Un expert engagé des mathématiques

C’était en juin dernier. Rémi Brissiaud publiait dans le Café pédagogique une tribune très critique sur les travaux controversés de S Dehaene. Très malade depuis des mois, il trouvait encore l’énergie de communiquer sa passion de l’apprentissage des mathématiques. Et malgré ses critiques répétées, il restait un interlocuteur respecté par le ministère de l’éducation nationale comme en témoigne le Rapport Villani – Torossian.

Professeur de mathématiques, puis professeur en école normale, en IUFM puis en ESPE, docteur en psychologie, Rémi Brissiaud publiait à la fois dans des revues de psychologie et de didactique des mathématiques, sans parler du Café pédagogique.

Il a particulièrement travaillé sur l’apprentissage des premiers nombres. Pour lui la construction du nombre doit se fonder sur la décomposition des premiers nombres plutôt que sur le comptage numérotage des unités. 3 ce n’est pas 1, 2 et 3 unités différentes. C’est 1 plus 1 plus 1. Dans deux articles (ici et ) publiés par le Café pédagogique, en 2015, il expose 4 concepts clés pour la pratique et la formation des enseignants qui ont été repris dans les programmes de 2015. Ils font encore autorité. Ces concepts-clés sont ceux de décomposition, d’itération de l’unité, de comptage-numérotage et de comptage-dénombrement. Il les avait déjà exposés en 2012 (la suite est ici).

Rémi Brissiaud était aussi intervenu à propos de la conférence sur la numération du Cnesco, sur les programmes de 2015, sur la « méthode de Singapour« , sur le niveau en maths et son évolution,

Picbille et Les noums

Il laisse deux outils pédagogiques importants. Le premier est Picbille, personnage principal de la méthode d’apprentissage des maths du premier degré « J’apprends les maths avec Picbille ». Le second est Les Noums. Récemment Claire Lommé nous en parlait. « Les Noums, ce n’est pas seulement une application, ce n’est pas seulement un fichier : c’est un dispositif didactique et pédagogique, qui permet aux enfants de travailler en mathématiques, en CP et au-delà. Toute l’année est planifiée par une programmation précise et une progression facile à comprendre, et la partie « Labos » permet de travailler d’autres domaines du programme… Si les Noums s’adressent pour le moment au cycle 2, les enseignants de tous niveaux peuvent y trouver un outil de remédiation, de formation et de développement professionnel en mathématiques ».

Témoignages

A l’annonce de son décès de nombreux témoignages d’enseignants anonymes, de chercheurs, de syndicalistes, de cadres du système éducatif lui rendent hommage.

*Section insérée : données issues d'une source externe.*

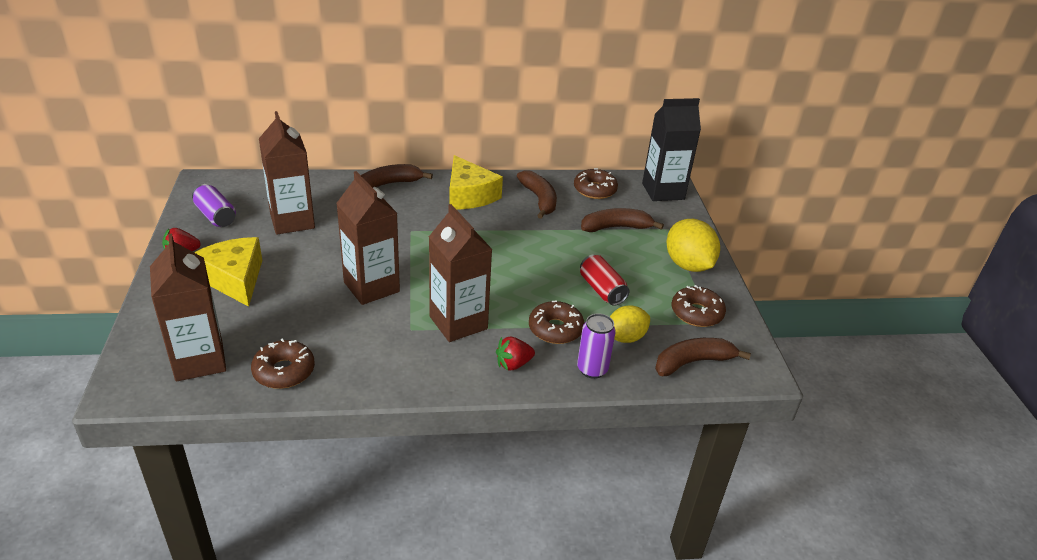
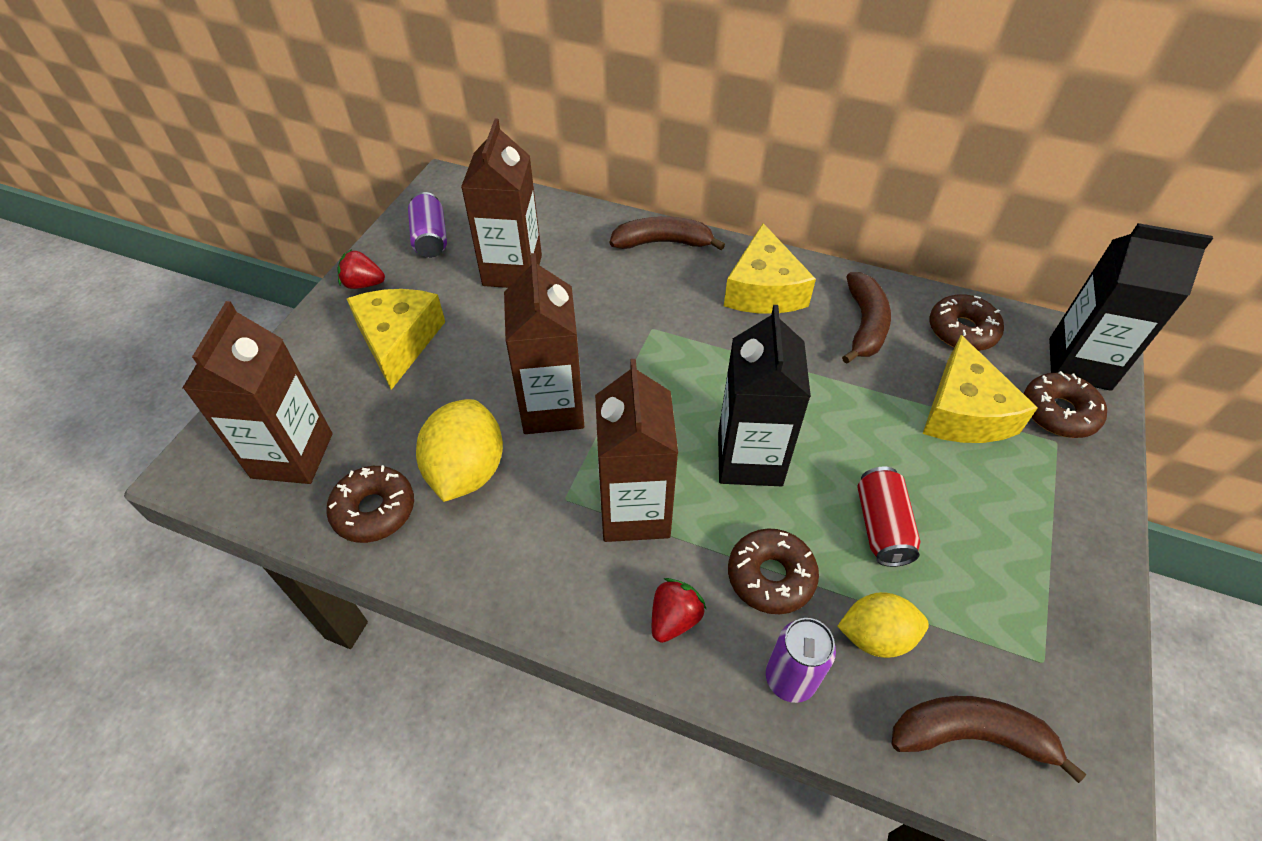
camera: 30 degrees right, 15 degrees up
red strawberry [496,337,535,371] -> red strawberry turned 120 degrees clockwise [652,578,706,643]
brown banana [581,208,664,232] -> yellow cheese [923,335,1038,443]
yellow lemon [667,219,720,272] -> yellow lemon moved to [416,399,503,502]
brown donut [672,285,726,327] -> brown donut moved to [1024,371,1107,438]
none -> black carton [718,305,811,486]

 » Quelque part, c’est lui qui m’a appris les mathématiques, en CP, grâce à Picbille, et c’est lui qui m’a appris à les enseigner. Quelle tristesse… Les mots me manquent », dit une professeure des écoles sur Twitter.  » Lundi matin, comme d’habitude, mes élèves crieront de joie à l’annonce des Noums, mais de mon côté, le cœur n’y sera pas et la tristesse pointera. C’est sûr, j’aurai une pensée pour lui en faisant sortir le 1er Noums », témoigne une autre.

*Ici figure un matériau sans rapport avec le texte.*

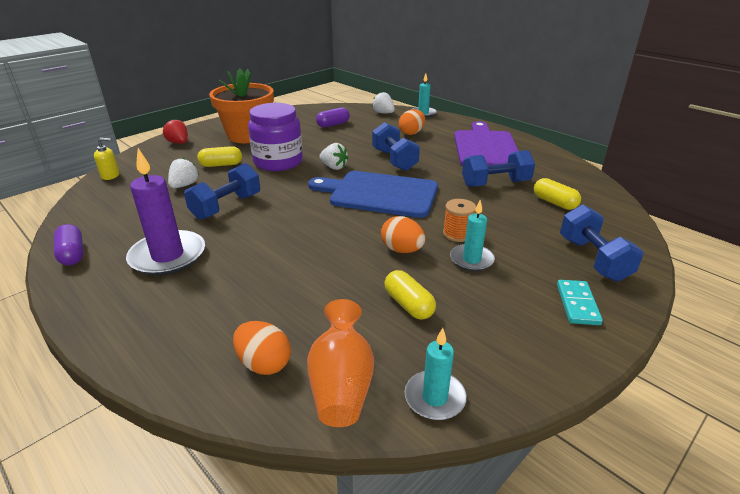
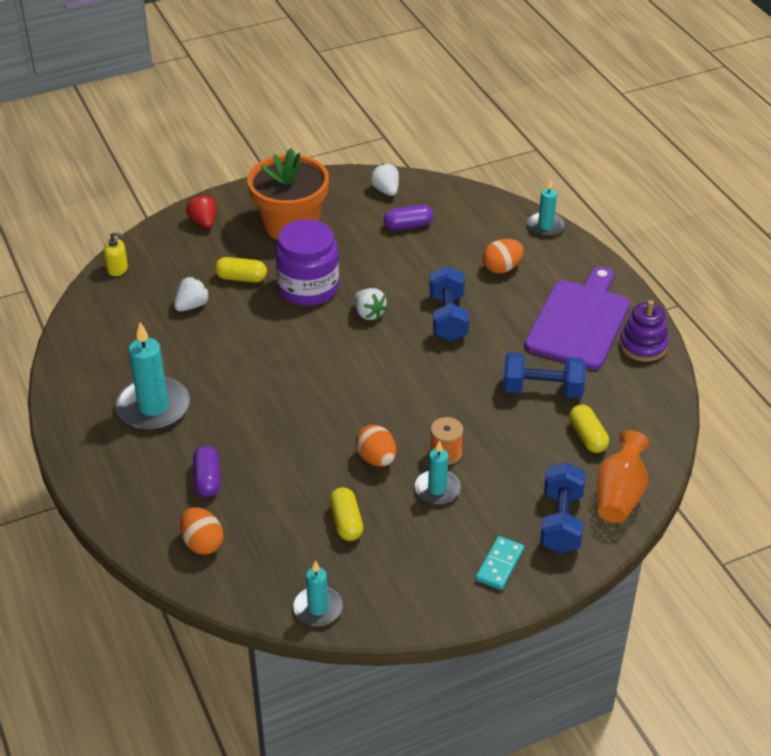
camera: 20 degrees right, 10 degrees up
purple capsule [54,224,84,265] -> purple capsule moved to [193,445,221,497]
purple candle [126,148,205,276] -> turquoise candle [115,322,190,431]
blue dumbbell [184,163,260,220] -> none
orange vase [307,299,374,427] -> orange vase moved to [597,430,649,523]
blue cutting board [308,171,438,218] -> none
white strawberry [372,92,395,113] -> white strawberry moved to [370,163,399,196]
none -> purple stacking toy [619,300,669,362]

Philippe Meirieu souligne qu’il « a bataillé jusqu’au bout pour continuer à travailler et à convaincre. Didacticien remarquable, c’était aussi un citoyen engagé et un compagnon fidèle ». Jean-Paul Delahaye manifeste « son grand respect et sa profonde tristesse ». L’APMEP fait par de sa tristesse. L’AGEEM rappelle « son enthousiasme, sa fidélité, sa rigueur » et « partage la peine de tous les enseignants ». Guislaine David (Snuipp Fsu) rappelle qu’il l’a « accompagnée, comme beaucoup d’enseignants dès le début de (sa) carrière. Avec lui beaucoup d’élèves ont « appris les maths ». Il était un fidèle des universités d’automne du @SNUipp_FSU ».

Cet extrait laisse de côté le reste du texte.